NOUVELLES

Face à Obama, les Palestiniens assimilent leur lutte à l'anti-apartheid

21/03/2013 07:42 EDT | Actualisé 21/05/2013 05:12 EDT

Amers de voir Barack Obama négliger les symboles de leur lutte lors de sa brève visite, les Palestiniens veulent forcer sa sympathie en l'assimilant au mouvement contre la ségrégation aux Etats-Unis ou l'apartheid en Afrique du Sud.

Le député indépendant Moustapha Barghouthi s'est déclaré "navré que le président Obama ne visite pas la tombe du président Arafat" à Ramallah, lors de sa rencontre avec le dirigeant palestinien Mahmoud Abbas jeudi.

"Qu'il soit d'accord ou non avec le président Arafat, c'était le symbole et le président du peuple palestinien", a affirmé M. Barghouthi, regrettant "un geste négatif, d'autant plus que le président Obama se rendra sur la tombe de Yitzhak Rabin", signataire des accords d'Oslo avec Yasser Arafat.

Le programme du président américain égrène les sites incontournables de l'histoire israélienne: musée d'Israël jeudi, avant de se recueillir vendredi sur les tombes de Theodor Herzl, fondateur du sionisme, et du Premier ministre assassiné Rabin, puis au mémorial de la Shoah à Yad Vashem.

M. Barghouthi a qualifié d'"autre geste négatif cette visite au musée d'Israël, parce qu'il contient des pièces volées dans les Territoires palestiniens, comme les manuscrits de la mer Morte", ce que dément le musée.

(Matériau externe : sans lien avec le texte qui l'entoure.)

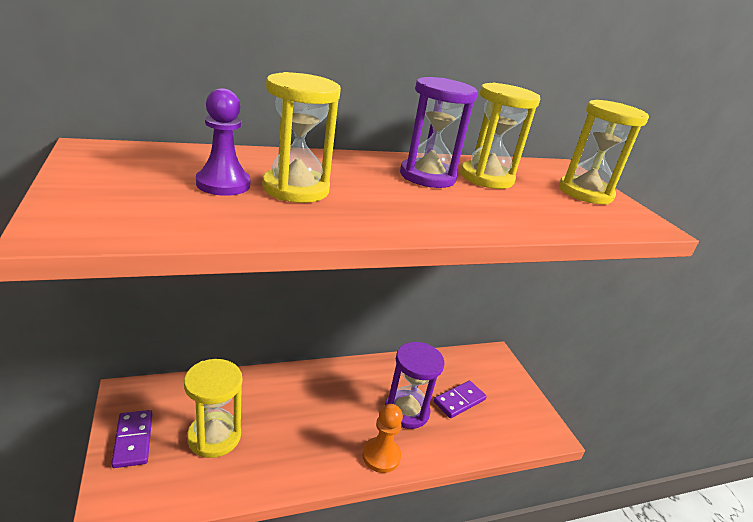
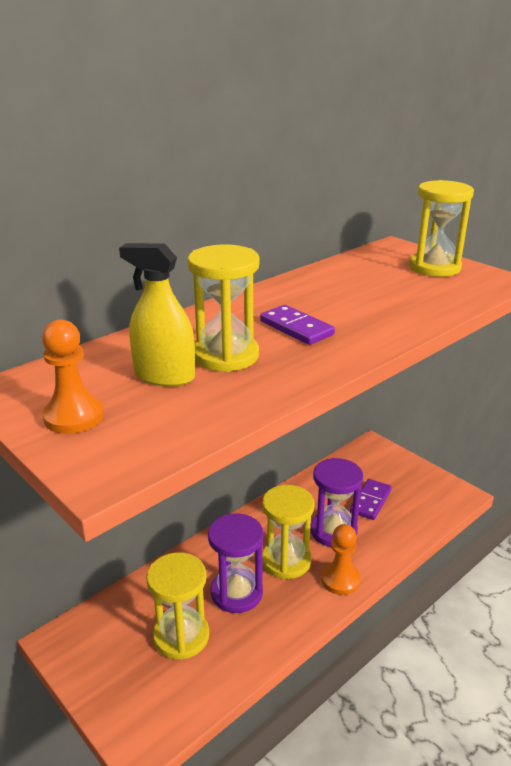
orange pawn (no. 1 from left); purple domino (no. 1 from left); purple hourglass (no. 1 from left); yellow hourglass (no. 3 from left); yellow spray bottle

Il a déploré en outre que le président américain ait décliné des demandes de rencontrer les familles de Palestiniens détenus par Israël.

"Plusieurs familles de prisonniers ont demandé au consulat américain d'organiser une rencontre avec le président Obama, mais il a refusé semble-t-il pour des raisons protocolaires", a confirmé à l'AFP le ministre des Prisonniers Issa Qaraqaë.

Dans une tribune, le négociateur palestinien Nabil Chaath a regretté que "malheureusement le président Obama ne soit pas en mesure de visiter la Palestine plus de quelques heures", citant Ramallah jeudi puis la la basilique de la Nativité à Bethléem (Cisjordanie) vendredi.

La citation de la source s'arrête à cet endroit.